On 18/07/2025 16:15, Claude Pache wrote:
Hi,
Hi Claude
1. The RFC says: “CHIPS technology was introduced not so long ago, but still has “little” adoption (currently “only” available in Blink-based browsers).”
It might be useful to add the following precisions, so that we are more confident that it has good chance not to remain a Blink-only feature:
* As of time of writing, there is an experimental implementation in Firefox.
* The feature has also been implemented in Safari, but has been temporarily disabled because of an issue known by Apple only.
Sure! Those are good points to clarify the introduction. Thanks!
2. All examples in the RFC are variations on `setcookie("name", "value", ["secure" => true, "partitioned" => true]);`, without same-site attribute.
As partitioned cookies are only meaningful as third-party cookies, what is the behaviour when:
(a) the same-site attribute is set to anything different from "None"?
(b) the same-site attribute is omitted? (Although historically, omitting the same-site parameter is equivalent to setting it to "None", browser vendors are willing to switch the default to "Lax", and some browsers (including Blink-based ones) have already done the switch.)
In all examples I’ve seen on the web, an explicit `samesite=None` attribute is added to partitioned cookies, probably for some good reason?
Yep, all examples use "samesite=None" because you need that to create a 3rd party cookie. So including "Partitioned" without "samesite=None" is useless in those cases.

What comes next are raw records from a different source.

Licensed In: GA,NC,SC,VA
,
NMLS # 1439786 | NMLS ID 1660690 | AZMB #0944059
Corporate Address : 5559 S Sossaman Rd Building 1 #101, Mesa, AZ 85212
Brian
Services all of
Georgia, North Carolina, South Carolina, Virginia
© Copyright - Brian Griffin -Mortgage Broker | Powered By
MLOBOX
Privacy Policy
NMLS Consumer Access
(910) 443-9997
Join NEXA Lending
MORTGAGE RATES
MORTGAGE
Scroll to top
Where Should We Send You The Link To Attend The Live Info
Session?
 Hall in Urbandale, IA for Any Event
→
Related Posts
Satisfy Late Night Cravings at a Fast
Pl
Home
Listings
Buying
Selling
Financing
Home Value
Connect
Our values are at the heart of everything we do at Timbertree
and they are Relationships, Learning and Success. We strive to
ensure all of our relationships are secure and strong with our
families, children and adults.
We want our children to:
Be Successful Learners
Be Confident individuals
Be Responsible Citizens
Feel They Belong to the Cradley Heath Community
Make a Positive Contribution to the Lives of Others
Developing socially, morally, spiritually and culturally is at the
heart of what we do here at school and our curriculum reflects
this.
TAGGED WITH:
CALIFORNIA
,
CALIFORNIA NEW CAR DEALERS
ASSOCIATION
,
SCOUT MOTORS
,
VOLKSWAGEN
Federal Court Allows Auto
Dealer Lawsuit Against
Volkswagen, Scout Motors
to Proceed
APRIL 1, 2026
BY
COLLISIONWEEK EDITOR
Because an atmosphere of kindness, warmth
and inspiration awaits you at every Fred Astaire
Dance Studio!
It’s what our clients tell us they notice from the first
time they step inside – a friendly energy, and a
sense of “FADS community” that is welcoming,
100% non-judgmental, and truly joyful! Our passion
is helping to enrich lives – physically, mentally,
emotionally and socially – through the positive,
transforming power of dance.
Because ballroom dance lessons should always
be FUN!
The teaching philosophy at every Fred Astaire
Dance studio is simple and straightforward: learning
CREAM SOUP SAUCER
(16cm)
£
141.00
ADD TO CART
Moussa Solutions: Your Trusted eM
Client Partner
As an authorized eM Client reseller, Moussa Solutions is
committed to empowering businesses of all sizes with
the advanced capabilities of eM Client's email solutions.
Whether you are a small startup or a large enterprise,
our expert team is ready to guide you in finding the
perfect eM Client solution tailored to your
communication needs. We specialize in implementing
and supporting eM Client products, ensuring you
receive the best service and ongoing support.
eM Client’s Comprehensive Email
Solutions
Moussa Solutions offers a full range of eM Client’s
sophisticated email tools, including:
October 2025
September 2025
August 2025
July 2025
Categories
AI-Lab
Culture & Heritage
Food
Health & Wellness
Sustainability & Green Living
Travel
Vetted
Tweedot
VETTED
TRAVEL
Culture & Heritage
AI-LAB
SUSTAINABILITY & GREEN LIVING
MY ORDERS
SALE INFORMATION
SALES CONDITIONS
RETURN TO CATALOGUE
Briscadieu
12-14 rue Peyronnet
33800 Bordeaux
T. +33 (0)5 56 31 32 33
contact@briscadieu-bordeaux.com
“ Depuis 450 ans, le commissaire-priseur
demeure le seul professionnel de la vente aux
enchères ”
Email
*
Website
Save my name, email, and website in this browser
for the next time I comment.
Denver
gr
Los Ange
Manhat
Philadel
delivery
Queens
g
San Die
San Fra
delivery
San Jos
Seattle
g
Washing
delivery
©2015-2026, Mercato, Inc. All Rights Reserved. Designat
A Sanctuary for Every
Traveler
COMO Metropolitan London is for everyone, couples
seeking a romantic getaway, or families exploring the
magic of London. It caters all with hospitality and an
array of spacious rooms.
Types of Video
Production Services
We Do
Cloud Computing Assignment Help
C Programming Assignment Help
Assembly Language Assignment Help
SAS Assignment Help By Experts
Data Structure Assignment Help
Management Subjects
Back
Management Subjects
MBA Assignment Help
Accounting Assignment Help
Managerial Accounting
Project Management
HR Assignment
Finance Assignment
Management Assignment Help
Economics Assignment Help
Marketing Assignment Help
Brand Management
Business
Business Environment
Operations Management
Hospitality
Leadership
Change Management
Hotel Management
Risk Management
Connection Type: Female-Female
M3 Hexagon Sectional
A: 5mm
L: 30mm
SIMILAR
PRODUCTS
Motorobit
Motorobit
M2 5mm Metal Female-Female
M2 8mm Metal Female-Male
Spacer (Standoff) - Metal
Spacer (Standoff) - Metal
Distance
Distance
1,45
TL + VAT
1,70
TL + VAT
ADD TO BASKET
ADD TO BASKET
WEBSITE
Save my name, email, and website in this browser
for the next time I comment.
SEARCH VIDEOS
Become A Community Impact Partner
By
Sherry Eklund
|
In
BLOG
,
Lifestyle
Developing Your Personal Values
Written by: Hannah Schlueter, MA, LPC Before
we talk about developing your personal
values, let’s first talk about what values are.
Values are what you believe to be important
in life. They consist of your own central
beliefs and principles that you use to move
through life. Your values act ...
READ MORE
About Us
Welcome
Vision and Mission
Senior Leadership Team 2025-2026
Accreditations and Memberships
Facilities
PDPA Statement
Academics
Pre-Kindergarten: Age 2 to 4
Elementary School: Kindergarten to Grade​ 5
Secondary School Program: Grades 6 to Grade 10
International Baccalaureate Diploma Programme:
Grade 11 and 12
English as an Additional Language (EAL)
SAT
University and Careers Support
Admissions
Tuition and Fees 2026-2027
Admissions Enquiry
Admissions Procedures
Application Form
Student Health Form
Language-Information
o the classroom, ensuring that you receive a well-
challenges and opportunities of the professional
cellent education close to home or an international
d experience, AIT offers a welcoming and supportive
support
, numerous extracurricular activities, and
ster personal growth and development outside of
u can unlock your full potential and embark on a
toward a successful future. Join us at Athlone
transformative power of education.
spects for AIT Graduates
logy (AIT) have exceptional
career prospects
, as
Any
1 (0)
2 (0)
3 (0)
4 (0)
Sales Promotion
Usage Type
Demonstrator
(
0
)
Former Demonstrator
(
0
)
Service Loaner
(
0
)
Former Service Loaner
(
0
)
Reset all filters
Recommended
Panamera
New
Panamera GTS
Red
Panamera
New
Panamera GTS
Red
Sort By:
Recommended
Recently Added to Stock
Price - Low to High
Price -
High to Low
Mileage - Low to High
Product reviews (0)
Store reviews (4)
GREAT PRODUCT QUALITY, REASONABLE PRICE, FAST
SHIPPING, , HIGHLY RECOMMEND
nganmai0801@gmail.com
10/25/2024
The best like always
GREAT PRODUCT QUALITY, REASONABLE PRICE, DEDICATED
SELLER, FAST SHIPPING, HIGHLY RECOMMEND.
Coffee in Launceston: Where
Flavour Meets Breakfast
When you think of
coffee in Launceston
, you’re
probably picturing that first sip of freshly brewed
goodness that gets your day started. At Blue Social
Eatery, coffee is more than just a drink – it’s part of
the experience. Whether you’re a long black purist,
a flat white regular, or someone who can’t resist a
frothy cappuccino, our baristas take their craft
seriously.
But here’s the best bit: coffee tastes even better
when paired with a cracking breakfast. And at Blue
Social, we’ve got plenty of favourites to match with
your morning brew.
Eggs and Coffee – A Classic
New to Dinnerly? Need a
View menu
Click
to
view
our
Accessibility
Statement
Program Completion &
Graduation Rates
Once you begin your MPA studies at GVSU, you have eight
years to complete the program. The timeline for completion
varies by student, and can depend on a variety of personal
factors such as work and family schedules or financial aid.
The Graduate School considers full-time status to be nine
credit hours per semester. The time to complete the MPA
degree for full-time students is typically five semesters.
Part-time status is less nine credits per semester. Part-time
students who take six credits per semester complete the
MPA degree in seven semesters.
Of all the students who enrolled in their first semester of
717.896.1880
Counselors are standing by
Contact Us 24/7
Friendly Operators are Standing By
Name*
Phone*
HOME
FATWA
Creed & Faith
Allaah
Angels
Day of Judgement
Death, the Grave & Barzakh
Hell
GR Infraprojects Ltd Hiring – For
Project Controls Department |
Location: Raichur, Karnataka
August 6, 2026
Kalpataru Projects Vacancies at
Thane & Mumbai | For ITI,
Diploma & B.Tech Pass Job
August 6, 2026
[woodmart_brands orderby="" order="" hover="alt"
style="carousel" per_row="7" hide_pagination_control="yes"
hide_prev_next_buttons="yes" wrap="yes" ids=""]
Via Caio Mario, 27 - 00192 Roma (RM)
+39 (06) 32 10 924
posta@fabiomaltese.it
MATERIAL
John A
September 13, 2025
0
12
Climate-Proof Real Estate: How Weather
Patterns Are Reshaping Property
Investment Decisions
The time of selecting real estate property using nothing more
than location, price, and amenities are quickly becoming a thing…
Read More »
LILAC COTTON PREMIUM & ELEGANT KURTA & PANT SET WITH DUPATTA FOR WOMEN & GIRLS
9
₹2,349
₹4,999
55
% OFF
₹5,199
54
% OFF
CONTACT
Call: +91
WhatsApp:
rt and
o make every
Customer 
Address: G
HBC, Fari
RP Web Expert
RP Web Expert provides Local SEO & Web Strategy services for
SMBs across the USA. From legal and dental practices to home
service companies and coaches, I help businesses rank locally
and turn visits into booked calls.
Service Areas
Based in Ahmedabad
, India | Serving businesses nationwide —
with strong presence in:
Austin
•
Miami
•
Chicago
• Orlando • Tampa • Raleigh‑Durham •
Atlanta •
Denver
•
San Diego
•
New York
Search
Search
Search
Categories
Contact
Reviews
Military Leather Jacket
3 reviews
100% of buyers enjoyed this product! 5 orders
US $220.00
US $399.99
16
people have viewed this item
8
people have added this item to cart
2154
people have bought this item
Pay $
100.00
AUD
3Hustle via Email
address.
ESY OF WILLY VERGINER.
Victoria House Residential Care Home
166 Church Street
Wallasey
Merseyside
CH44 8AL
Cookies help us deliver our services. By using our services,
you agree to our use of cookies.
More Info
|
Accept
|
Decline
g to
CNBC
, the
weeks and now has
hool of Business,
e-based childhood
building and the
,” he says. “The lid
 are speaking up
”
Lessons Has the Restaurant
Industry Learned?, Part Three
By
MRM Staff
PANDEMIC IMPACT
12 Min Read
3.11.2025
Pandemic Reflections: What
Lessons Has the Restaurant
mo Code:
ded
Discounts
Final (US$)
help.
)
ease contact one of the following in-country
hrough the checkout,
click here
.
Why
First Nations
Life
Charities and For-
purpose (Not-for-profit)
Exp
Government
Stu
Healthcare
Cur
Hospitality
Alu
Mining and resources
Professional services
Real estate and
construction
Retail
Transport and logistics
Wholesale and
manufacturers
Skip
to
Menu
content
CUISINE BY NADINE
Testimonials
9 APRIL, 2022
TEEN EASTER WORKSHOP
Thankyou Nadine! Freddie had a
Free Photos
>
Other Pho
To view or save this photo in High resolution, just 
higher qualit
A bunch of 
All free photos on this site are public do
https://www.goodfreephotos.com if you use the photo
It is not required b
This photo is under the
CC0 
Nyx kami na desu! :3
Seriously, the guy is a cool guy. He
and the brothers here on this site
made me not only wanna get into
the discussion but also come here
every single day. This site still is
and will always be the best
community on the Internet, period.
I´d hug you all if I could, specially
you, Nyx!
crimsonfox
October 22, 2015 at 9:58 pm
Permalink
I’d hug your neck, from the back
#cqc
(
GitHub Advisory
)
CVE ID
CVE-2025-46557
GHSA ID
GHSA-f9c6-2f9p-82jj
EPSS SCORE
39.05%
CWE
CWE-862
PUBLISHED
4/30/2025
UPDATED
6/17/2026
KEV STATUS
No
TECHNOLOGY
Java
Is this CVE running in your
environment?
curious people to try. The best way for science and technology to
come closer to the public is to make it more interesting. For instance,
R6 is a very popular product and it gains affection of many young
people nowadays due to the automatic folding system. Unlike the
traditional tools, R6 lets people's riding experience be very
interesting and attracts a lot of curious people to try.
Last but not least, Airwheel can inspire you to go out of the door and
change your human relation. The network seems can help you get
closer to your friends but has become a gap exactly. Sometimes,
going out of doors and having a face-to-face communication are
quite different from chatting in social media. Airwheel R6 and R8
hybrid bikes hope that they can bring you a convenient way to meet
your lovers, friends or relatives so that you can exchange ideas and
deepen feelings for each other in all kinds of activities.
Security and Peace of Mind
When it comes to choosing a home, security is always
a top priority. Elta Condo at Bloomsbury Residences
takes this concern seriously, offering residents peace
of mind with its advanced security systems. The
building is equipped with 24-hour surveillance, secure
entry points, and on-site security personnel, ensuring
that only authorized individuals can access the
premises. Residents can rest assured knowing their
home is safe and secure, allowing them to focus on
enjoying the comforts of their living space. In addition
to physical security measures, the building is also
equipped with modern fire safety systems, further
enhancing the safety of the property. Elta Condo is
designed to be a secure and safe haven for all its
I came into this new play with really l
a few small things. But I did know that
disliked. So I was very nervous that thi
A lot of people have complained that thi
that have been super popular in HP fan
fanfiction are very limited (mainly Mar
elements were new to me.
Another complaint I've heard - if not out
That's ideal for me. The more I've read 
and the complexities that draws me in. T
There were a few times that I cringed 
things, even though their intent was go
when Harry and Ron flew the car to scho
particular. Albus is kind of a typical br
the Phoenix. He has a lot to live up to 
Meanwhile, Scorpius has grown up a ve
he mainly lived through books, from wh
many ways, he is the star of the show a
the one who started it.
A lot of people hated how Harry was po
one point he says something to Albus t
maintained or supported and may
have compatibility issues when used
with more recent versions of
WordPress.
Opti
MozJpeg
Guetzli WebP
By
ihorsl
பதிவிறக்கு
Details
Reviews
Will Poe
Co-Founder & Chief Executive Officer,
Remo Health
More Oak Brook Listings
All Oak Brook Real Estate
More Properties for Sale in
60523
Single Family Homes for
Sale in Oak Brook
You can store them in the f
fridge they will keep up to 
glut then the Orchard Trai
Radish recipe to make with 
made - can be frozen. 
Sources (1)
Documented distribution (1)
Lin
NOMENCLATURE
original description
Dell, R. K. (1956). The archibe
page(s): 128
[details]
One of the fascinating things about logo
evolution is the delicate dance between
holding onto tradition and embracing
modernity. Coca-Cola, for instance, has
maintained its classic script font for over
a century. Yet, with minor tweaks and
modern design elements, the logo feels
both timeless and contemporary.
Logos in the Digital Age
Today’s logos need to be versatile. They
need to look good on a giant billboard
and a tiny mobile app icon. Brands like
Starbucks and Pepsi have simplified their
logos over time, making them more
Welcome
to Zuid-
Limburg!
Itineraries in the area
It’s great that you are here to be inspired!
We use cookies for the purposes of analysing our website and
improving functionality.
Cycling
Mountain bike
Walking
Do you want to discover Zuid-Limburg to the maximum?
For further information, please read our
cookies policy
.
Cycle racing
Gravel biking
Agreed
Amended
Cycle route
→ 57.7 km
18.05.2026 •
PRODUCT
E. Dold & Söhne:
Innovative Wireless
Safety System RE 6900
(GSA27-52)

Although if "samesite=Lax" is still the default for a particular browser, then it won't be useless, but I believe the goal is - as you said - to switch all browsers over to "samesite=None".
According to GitHub - privacycg/CHIPS: A proposal for a cookie attribute to partition cross-site cookies by top-level site, the following will happen:
(a) The cookie won't be sent to a 3rd party context and "Partitioned" won't have an effect. The cookie header is still interpreted correctly so it will have an effect on the origin site, just not in a 3rd party context.
(b) Depends on what the default is for a particular browser.